Copy out exactly the stretch of the listing below that begins at the line containing "6.2.2 Scalability over AIDS Dataset" and ends at the line containing "On the other", and copy nothing outside it.

----- DATA UNDER STUDY -----

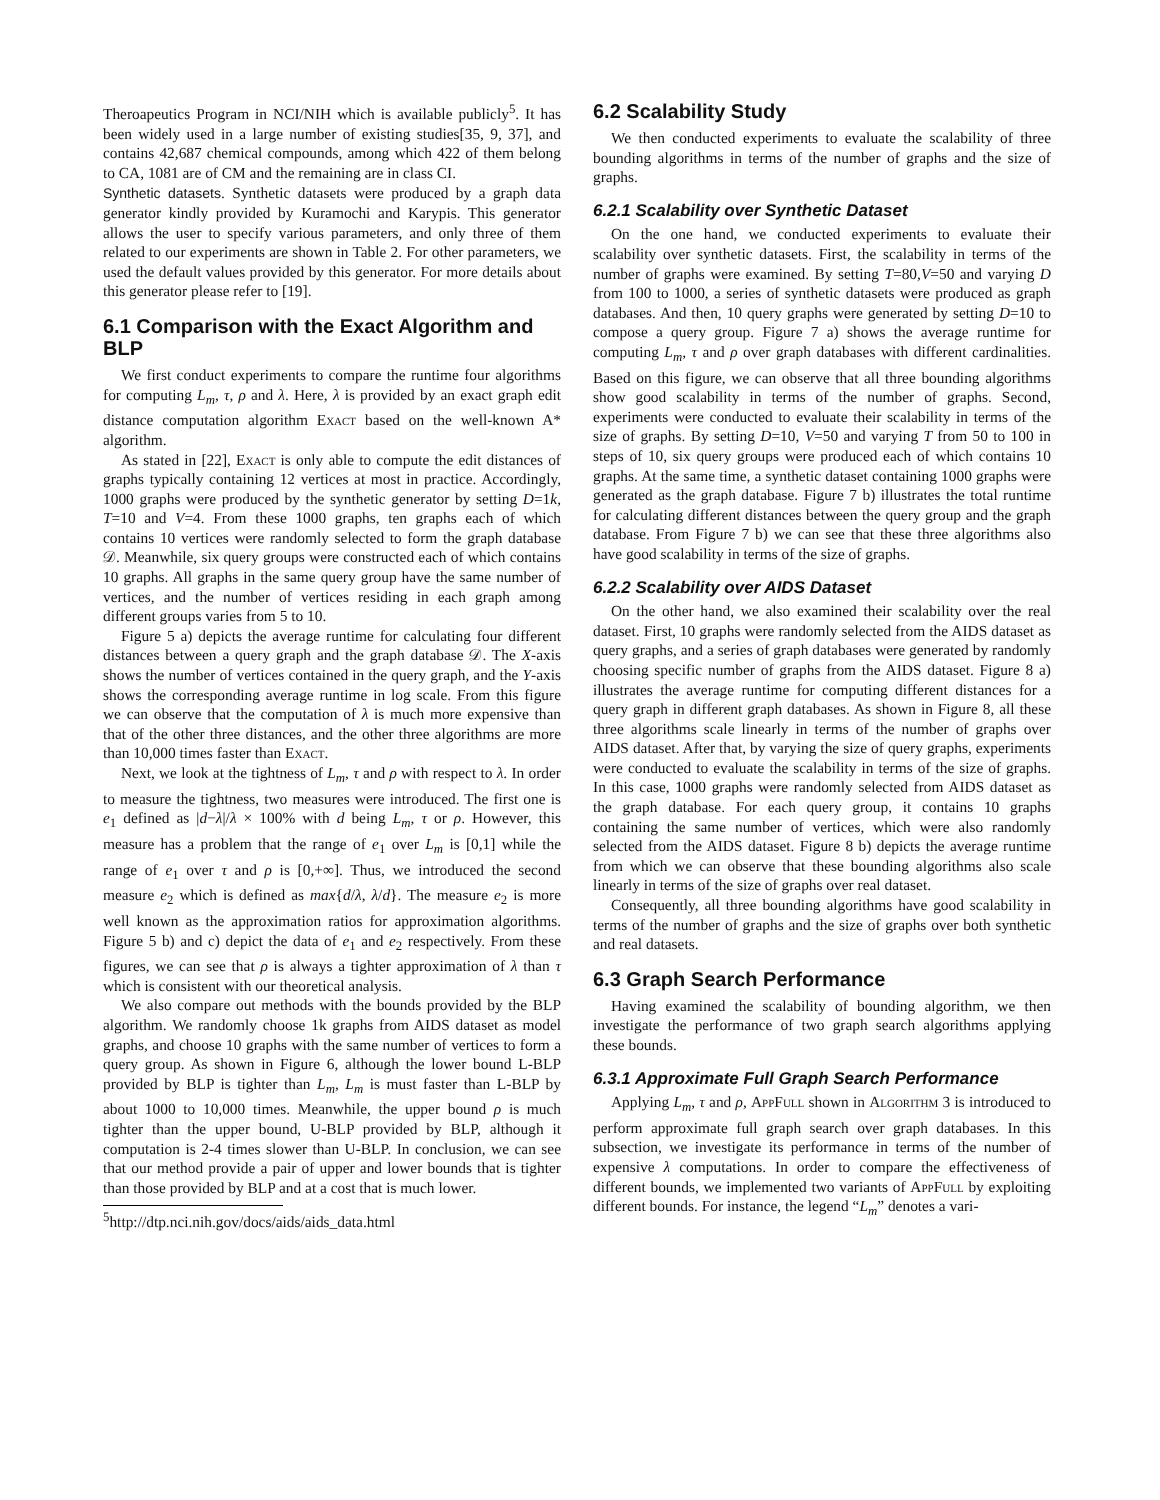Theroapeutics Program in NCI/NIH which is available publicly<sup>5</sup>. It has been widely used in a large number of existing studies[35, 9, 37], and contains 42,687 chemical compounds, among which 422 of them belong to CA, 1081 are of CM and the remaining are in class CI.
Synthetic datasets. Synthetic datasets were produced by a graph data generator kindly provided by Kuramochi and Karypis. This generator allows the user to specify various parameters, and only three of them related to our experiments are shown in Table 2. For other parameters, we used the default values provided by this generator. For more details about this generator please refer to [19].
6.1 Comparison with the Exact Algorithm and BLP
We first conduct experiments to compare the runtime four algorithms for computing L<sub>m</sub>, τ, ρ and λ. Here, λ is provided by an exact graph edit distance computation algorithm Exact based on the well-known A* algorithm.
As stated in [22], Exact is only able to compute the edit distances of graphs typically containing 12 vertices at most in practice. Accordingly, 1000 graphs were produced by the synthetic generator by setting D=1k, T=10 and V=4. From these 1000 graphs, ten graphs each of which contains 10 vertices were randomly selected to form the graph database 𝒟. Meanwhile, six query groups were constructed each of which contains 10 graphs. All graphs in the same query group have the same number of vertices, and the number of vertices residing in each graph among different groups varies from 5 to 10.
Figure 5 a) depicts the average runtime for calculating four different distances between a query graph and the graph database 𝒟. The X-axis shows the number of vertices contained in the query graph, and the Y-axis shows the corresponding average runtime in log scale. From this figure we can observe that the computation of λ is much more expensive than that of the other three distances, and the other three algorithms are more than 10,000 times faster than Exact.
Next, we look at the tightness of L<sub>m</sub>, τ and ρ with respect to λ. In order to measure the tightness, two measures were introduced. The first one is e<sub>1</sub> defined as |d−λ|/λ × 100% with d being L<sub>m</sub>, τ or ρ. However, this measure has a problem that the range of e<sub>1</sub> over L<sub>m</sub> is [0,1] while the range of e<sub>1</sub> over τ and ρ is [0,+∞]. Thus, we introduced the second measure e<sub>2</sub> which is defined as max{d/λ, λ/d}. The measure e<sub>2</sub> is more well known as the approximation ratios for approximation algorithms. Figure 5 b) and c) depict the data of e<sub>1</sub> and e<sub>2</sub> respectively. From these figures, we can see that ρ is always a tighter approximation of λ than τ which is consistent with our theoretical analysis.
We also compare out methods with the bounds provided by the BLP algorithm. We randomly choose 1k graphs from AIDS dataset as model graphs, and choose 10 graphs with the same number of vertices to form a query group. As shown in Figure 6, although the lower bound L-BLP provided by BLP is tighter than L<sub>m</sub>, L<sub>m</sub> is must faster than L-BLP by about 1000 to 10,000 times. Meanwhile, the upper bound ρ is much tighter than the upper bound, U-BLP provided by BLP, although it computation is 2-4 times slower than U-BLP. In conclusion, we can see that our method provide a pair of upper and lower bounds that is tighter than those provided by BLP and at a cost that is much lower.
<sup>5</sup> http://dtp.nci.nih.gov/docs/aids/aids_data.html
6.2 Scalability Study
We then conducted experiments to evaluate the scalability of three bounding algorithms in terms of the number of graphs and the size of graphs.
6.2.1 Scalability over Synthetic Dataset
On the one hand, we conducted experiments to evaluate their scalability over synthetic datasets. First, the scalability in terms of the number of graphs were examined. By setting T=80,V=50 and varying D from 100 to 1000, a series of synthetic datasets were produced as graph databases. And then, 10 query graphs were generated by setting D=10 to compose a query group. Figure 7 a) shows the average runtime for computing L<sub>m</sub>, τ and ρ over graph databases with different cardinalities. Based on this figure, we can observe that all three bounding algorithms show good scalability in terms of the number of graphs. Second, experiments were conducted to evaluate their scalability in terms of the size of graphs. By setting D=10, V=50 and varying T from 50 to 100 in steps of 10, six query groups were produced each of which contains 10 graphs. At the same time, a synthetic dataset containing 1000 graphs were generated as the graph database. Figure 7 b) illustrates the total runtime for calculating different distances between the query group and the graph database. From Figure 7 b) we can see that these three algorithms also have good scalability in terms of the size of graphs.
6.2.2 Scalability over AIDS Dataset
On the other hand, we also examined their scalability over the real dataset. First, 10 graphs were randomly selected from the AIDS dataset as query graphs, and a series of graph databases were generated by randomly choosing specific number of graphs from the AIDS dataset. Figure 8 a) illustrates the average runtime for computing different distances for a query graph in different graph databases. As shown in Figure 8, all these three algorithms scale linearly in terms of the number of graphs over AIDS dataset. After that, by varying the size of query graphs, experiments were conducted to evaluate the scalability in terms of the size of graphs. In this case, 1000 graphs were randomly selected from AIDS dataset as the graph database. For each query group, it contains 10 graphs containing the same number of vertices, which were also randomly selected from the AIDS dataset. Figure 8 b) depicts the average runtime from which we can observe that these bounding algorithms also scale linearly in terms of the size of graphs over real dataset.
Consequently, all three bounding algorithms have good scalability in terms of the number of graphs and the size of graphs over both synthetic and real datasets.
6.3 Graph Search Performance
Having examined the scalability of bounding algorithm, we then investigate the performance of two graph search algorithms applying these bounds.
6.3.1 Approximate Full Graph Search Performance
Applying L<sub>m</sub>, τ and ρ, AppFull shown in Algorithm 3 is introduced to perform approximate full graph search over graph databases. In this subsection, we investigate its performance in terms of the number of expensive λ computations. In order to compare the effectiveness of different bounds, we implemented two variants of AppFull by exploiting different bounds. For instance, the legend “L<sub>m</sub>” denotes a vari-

-----
----- DATA UNDER STUDY -----

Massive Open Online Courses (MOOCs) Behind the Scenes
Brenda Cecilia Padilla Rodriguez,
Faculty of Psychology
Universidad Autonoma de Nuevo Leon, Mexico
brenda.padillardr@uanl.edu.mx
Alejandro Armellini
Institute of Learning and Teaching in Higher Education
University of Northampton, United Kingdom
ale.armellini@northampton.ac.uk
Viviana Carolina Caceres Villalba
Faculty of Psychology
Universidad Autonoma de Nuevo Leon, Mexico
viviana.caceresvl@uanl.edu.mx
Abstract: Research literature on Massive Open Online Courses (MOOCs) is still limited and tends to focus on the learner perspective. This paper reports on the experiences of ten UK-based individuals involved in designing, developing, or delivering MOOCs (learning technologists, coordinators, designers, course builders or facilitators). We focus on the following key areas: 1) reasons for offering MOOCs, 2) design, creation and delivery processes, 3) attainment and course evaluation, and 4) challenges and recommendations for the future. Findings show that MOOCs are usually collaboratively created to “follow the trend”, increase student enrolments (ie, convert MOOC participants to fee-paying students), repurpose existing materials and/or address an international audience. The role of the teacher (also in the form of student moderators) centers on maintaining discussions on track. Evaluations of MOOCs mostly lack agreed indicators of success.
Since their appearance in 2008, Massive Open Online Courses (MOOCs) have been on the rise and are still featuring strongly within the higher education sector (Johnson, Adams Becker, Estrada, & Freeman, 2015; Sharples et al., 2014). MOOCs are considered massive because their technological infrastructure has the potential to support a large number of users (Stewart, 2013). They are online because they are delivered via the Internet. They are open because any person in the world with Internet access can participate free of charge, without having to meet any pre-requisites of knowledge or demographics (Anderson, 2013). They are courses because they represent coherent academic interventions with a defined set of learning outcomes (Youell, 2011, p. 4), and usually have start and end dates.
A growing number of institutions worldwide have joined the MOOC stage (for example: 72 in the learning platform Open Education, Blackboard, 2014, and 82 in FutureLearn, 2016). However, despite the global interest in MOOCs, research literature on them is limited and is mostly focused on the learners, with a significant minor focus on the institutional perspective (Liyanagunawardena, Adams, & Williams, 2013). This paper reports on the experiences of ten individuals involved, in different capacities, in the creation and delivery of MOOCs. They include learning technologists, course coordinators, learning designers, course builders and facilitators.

-----

→ SOLUTION
6.2.2 Scalability over AIDS Dataset
On the other hand, we also examined their scalability over the real dataset. First, 10 graphs were randomly selected from the AIDS dataset as query graphs, and a series of graph databases were generated by randomly choosing specific number of graphs from the AIDS dataset. Figure 8 a) illustrates the average runtime for computing different distances for a query graph in different graph databases. As shown in Figure 8, all these three algorithms scale linearly in terms of the number of graphs over AIDS dataset. After that, by varying the size of query graphs, experiments were conducted to evaluate the scalability in terms of the size of graphs. In this case, 1000 graphs were randomly selected from AIDS dataset as the graph database. For each query group, it contains 10 graphs containing the same number of vertices, which were also randomly selected from the AIDS dataset. Figure 8 b) depicts the average runtime from which we can observe that these bounding algorithms also scale linearly in terms of the size of graphs over real dataset.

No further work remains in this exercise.